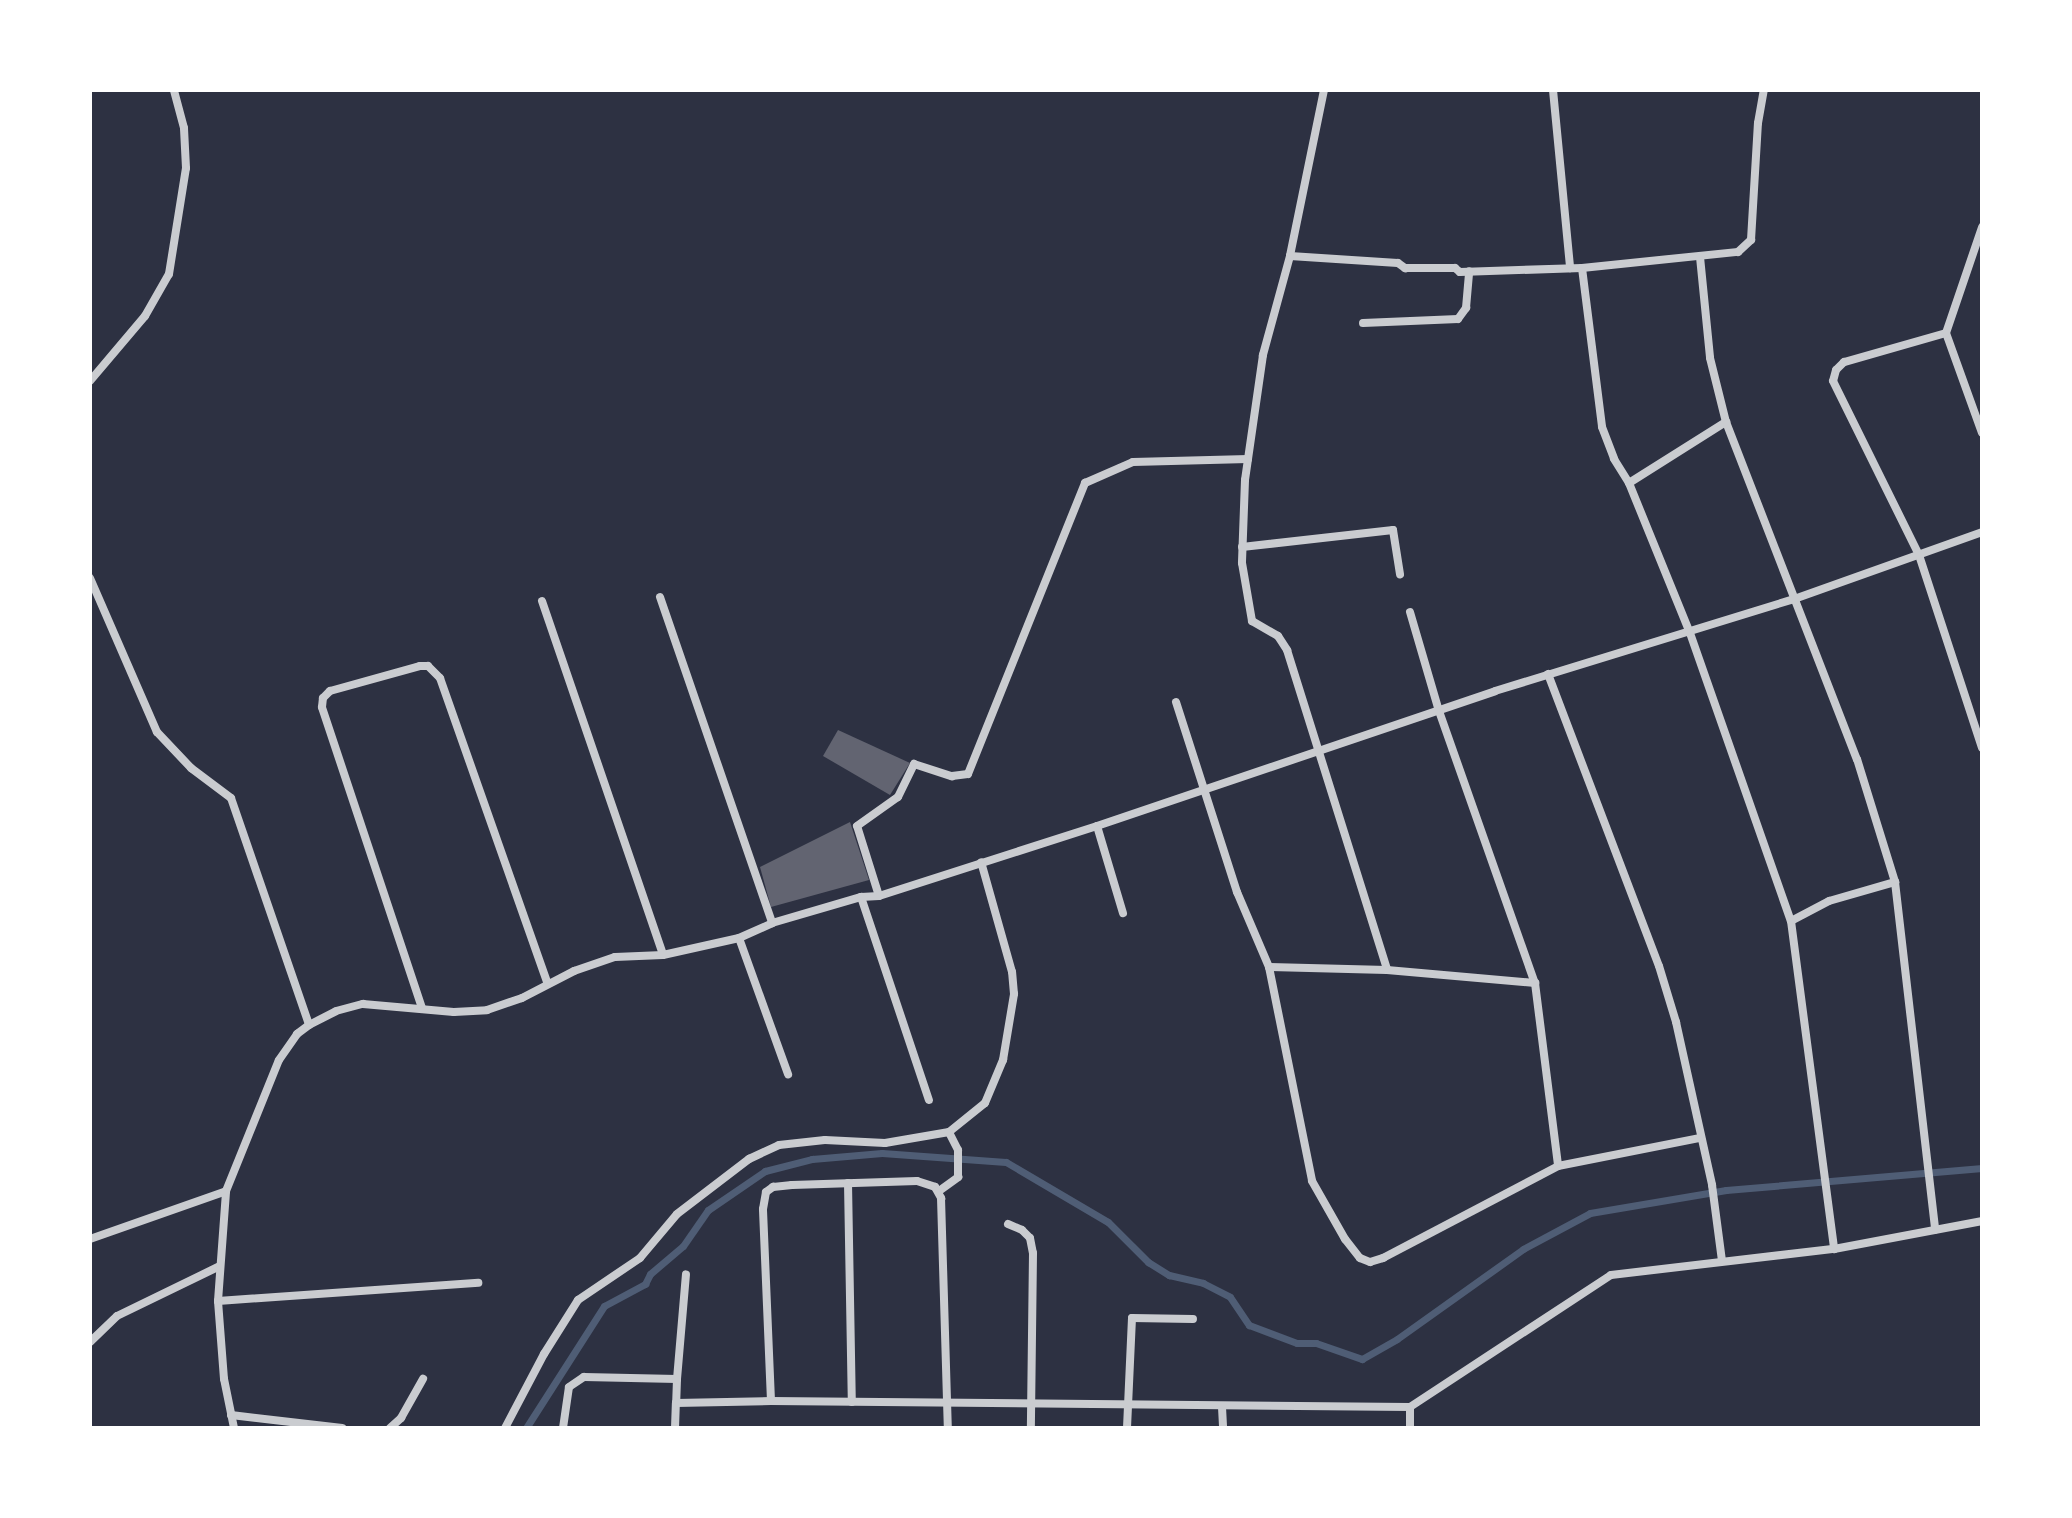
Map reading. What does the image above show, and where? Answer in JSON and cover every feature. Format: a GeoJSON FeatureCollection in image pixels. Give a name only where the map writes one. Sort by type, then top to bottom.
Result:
{"type":"FeatureCollection","features":[{"type":"Feature","properties":{"kind":"street"},"geometry":{"type":"LineString","coordinates":[[90,381],[145,316],[169,274],[186,168],[184,128],[174,90]]}},
{"type":"Feature","properties":{"kind":"street"},"geometry":{"type":"LineString","coordinates":[[1324,90],[1290,256],[1263,355],[1248,459],[1242,547],[1250,616],[1255,625],[1278,636],[1284,644],[1387,970]]}},
{"type":"Feature","properties":{"kind":"street"},"geometry":{"type":"LineString","coordinates":[[1553,90],[1570,268]]}},
{"type":"Feature","properties":{"kind":"street"},"geometry":{"type":"LineString","coordinates":[[1290,256],[1469,271],[1582,268],[1738,252],[1751,240],[1758,123],[1764,90]]}},
{"type":"Feature","properties":{"kind":"street"},"geometry":{"type":"LineString","coordinates":[[1982,227],[1946,333],[1982,433]]}},
{"type":"Feature","properties":{"kind":"street"},"geometry":{"type":"LineString","coordinates":[[1700,257],[1710,358],[1726,422],[1797,598],[1857,759],[1895,882],[1935,1230]]}},
{"type":"Feature","properties":{"kind":"street"},"geometry":{"type":"LineString","coordinates":[[1582,268],[1602,427],[1614,459],[1629,483],[1690,633],[1791,921],[1834,1249]]}},
{"type":"Feature","properties":{"kind":"street"},"geometry":{"type":"LineString","coordinates":[[1363,323],[1458,319],[1466,308],[1469,271]]}},
{"type":"Feature","properties":{"kind":"street"},"geometry":{"type":"LineString","coordinates":[[1946,333],[1844,362],[1836,370],[1833,381],[1919,555],[1982,748]]}},
{"type":"Feature","properties":{"kind":"street"},"geometry":{"type":"LineString","coordinates":[[1629,483],[1726,422]]}},
{"type":"Feature","properties":{"kind":"street"},"geometry":{"type":"LineString","coordinates":[[879,896],[857,826],[898,797],[914,764],[952,776],[968,774],[1085,483],[1133,462],[1248,459]]}},
{"type":"Feature","properties":{"kind":"street"},"geometry":{"type":"LineString","coordinates":[[1242,547],[1393,530],[1400,574]]}},
{"type":"Feature","properties":{"kind":"street"},"geometry":{"type":"LineString","coordinates":[[234,1428],[220,1347],[218,1301],[226,1191],[279,1060],[297,1034],[336,1011],[363,1004],[454,1012],[487,1010],[615,957],[663,955],[739,938],[772,923],[861,897],[879,896],[1097,826],[1548,674],[1690,633],[1982,532]]}},
{"type":"Feature","properties":{"kind":"street"},"geometry":{"type":"LineString","coordinates":[[90,578],[157,732],[191,768],[231,798],[309,1025]]}},
{"type":"Feature","properties":{"kind":"street"},"geometry":{"type":"LineString","coordinates":[[660,597],[772,923]]}},
{"type":"Feature","properties":{"kind":"street"},"geometry":{"type":"LineString","coordinates":[[542,601],[663,955]]}},
{"type":"Feature","properties":{"kind":"street"},"geometry":{"type":"LineString","coordinates":[[1410,612],[1439,711],[1535,983],[1558,1166]]}},
{"type":"Feature","properties":{"kind":"street"},"geometry":{"type":"LineString","coordinates":[[422,1008],[322,707],[323,698],[330,691],[420,666],[428,666],[440,678],[548,984]]}},
{"type":"Feature","properties":{"kind":"street"},"geometry":{"type":"LineString","coordinates":[[1548,674],[1659,966],[1687,1067],[1712,1185],[1722,1261]]}},
{"type":"Feature","properties":{"kind":"street"},"geometry":{"type":"LineString","coordinates":[[1176,702],[1237,892],[1269,967],[1312,1181],[1328,1212],[1360,1258],[1370,1262],[1383,1258],[1558,1166],[1700,1138]]}},
{"type":"Feature","properties":{"kind":"street"},"geometry":{"type":"LineString","coordinates":[[1097,826],[1123,913]]}},
{"type":"Feature","properties":{"kind":"street"},"geometry":{"type":"LineString","coordinates":[[505,1428],[544,1354],[578,1300],[640,1258],[677,1214],[749,1159],[779,1145],[825,1140],[885,1143],[949,1132],[985,1103],[1003,1060],[1014,1001],[1012,972],[981,862]]}},
{"type":"Feature","properties":{"kind":"street"},"geometry":{"type":"LineString","coordinates":[[1791,921],[1829,901],[1895,882]]}},
{"type":"Feature","properties":{"kind":"street"},"geometry":{"type":"LineString","coordinates":[[861,897],[929,1100]]}},
{"type":"Feature","properties":{"kind":"street"},"geometry":{"type":"LineString","coordinates":[[739,938],[788,1074]]}},
{"type":"Feature","properties":{"kind":"street"},"geometry":{"type":"LineString","coordinates":[[1269,967],[1387,970],[1535,983]]}},
{"type":"Feature","properties":{"kind":"street"},"geometry":{"type":"LineString","coordinates":[[939,1191],[958,1177],[958,1150],[949,1132]]}},
{"type":"Feature","properties":{"kind":"street"},"geometry":{"type":"LineString","coordinates":[[771,1401],[765,1196],[773,1187],[917,1181],[939,1191]]}},
{"type":"Feature","properties":{"kind":"street"},"geometry":{"type":"LineString","coordinates":[[848,1183],[852,1402]]}},
{"type":"Feature","properties":{"kind":"street"},"geometry":{"type":"LineString","coordinates":[[90,1239],[226,1191]]}},
{"type":"Feature","properties":{"kind":"street"},"geometry":{"type":"LineString","coordinates":[[939,1191],[948,1428]]}},
{"type":"Feature","properties":{"kind":"street"},"geometry":{"type":"LineString","coordinates":[[676,1403],[771,1401],[1410,1407],[1611,1275],[1834,1249],[1982,1221]]}},
{"type":"Feature","properties":{"kind":"street"},"geometry":{"type":"LineString","coordinates":[[1008,1224],[1022,1230],[1030,1238],[1033,1253],[1031,1428]]}},
{"type":"Feature","properties":{"kind":"street"},"geometry":{"type":"LineString","coordinates":[[90,1342],[106,1324],[126,1310],[220,1266]]}},
{"type":"Feature","properties":{"kind":"street"},"geometry":{"type":"LineString","coordinates":[[675,1428],[686,1274]]}},
{"type":"Feature","properties":{"kind":"street"},"geometry":{"type":"LineString","coordinates":[[218,1301],[478,1283]]}},
{"type":"Feature","properties":{"kind":"street"},"geometry":{"type":"LineString","coordinates":[[1127,1428],[1132,1318],[1193,1319]]}},
{"type":"Feature","properties":{"kind":"street"},"geometry":{"type":"LineString","coordinates":[[563,1428],[569,1387],[584,1377],[677,1379]]}},
{"type":"Feature","properties":{"kind":"street"},"geometry":{"type":"LineString","coordinates":[[390,1428],[401,1418],[423,1379]]}},
{"type":"Feature","properties":{"kind":"street"},"geometry":{"type":"LineString","coordinates":[[1222,1407],[1223,1428]]}},
{"type":"Feature","properties":{"kind":"street"},"geometry":{"type":"LineString","coordinates":[[1410,1407],[1410,1428]]}},
{"type":"Feature","properties":{"kind":"street"},"geometry":{"type":"LineString","coordinates":[[231,1415],[342,1428]]}},
{"type":"Feature","properties":{"kind":"building"},"geometry":{"type":"Polygon","coordinates":[[[838,730],[910,763],[890,795],[823,756],[838,730]]]}},
{"type":"Feature","properties":{"kind":"building"},"geometry":{"type":"Polygon","coordinates":[[[850,822],[869,880],[771,907],[760,867],[850,822]]]}},
{"type":"Feature","properties":{"kind":"waterway"},"geometry":{"type":"LineString","coordinates":[[526,1428],[604,1306],[645,1284],[650,1274],[683,1246],[708,1210],[765,1171],[812,1159],[882,1153],[1006,1162],[1108,1222],[1148,1262],[1169,1275],[1203,1283],[1230,1297],[1249,1325],[1297,1343],[1316,1343],[1362,1359],[1397,1339],[1523,1249],[1590,1213],[1726,1190],[1982,1168]]}}]}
-- -- --
EXERCISE GOAL:
Which of the lines in the data hold the string "FeatureCollection"? Report each of them by copying it.

SOLVED EXERCISE:
Map reading. What does the image above show, and where? Answer in JSON and cover every feature. Format: a GeoJSON FeatureCollection in image pixels. Give a name only where the map writes one. Sort by type, then top to bottom.
{"type":"FeatureCollection","features":[{"type":"Feature","properties":{"kind":"street"},"geometry":{"type":"LineString","coordinates":[[90,381],[145,316],[169,274],[186,168],[184,128],[174,90]]}},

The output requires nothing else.